Copy out all of the lines below exactly; the pictures do not belong in the copy.

Entries supplied -
● ● ● ●

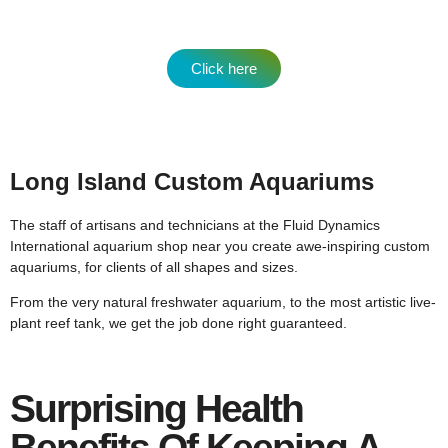
Click here
Long Island Custom Aquariums
The staff of artisans and technicians at the Fluid Dynamics
International aquarium shop near you create awe-inspiring custom
aquariums, for clients of all shapes and sizes.
From the very natural freshwater aquarium, to the most artistic live-
plant reef tank, we get the job done right guaranteed.
Surprising Health
Benefits Of Keeping A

● ● ● ●

Written solution -
Click here
Long Island Custom Aquariums
The staff of artisans and technicians at the Fluid Dynamics
International aquarium shop near you create awe-inspiring custom
aquariums, for clients of all shapes and sizes.
From the very natural freshwater aquarium, to the most artistic live-
plant reef tank, we get the job done right guaranteed.
Surprising Health
Benefits Of Keeping A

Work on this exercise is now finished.